Haryanto, iNews · Kamis 11 Februari 2021 17:41 WIB
https: img.okezone.com content 2021 02 11 340 2360635 sambut-imlek-umat-konghucu-di-pangkalpinang-sembahyang-sam-sip-pu-6MAVULFE5e.jpg Umat Konghucu di Kelurahan Bintang, Pangkalpinang sembayang Sam Sip Pu, Kamis (11/2/2021) (Foto: Haryanto)

PANGKALPINANG - Umat Konghucu di Pangkalpinang, Provinsi Kepulauan Bangka Belitung, menggelar sembahyang Sam Sip Pu (hari tutup tahun lmlek). Ritual tersebut sebagai bentuk rasa syukur dan menghormati leluhur serta memohon kebaikan ditahan baru. 

Afin, warga Kelurahan Bintang, Pangkalpinang, mengatakan merupakan hari terakhir tahun bertepatan pada tanggal 30 bulan 12 akhir tahun penanggalan Imlek.

"Sudah dari pagi tadi sembahyang. Family mulai dari anak, menantu, cucu semua kumpul di rumah," kata Afin, Kamis (11/2/2021).

Baca Juga: Jelang Imlek 2572, Lampion dan Kertas Sembah Diburu Warga Keturunan Tionghoa di Asahan

Menurutnya, sembahyang yang digelar di depan rumah di dua buah altar yang sudah disiapkan sebelumnya, bisa dilakukan pada waktu pagi, siang, sore hingga malam hari. "Anak-anaknya cucu yang datang sembahyang secara bergantian. Nanti malam pergi ke Kelenteng juga," ujarnya.

Ia menuturkan, perayaan Imlek tahun ini berbeda dari tahun-tahun sebelumnya, karena masih dalam suasana Pandemi Covid-19.

"Paling cuma kumpul-kumpul keluarga saja. Tapi tidak bisa terima tamu, karena masih dalam suasana pandemi corona ini," ucapnya.

Sam Sip Pu tidak hanya digelar di rumah saja. Pantauan media ini sejak Kamis pagi atau sehari jelang tahun baru Imlek 2572, sejumlah Kelenteng di Pangkalpinang, mulai dikunjungi umat Konghucu yang ingin sembahyang di hari Sam Sip Pu.
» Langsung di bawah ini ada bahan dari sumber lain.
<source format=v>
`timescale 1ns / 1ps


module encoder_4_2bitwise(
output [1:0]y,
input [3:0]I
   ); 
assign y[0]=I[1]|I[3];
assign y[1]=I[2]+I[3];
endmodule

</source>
Baca Juga:  Rayakan Imlek dari Rumah, Pemerintah: Atraksi Barongsai Ditampilkan Virtual

Namun, gelaran di tahun ini tidak seperti tahun-tahun sebelumnya. Mereka yang datang ke Kelenteng wajib menerapkan protokol kesehatan Covid-19, agar terhindar dari paparan corona. Mereka juga di minta untuk menjaga jarak antara satu sama lain dan menghindari kerumuman.

Sementara itu, antraksi barongsai yang selalu menghibur warga di malam sambut tahun baru Imlek, ditiadakan untuk sementara waktu.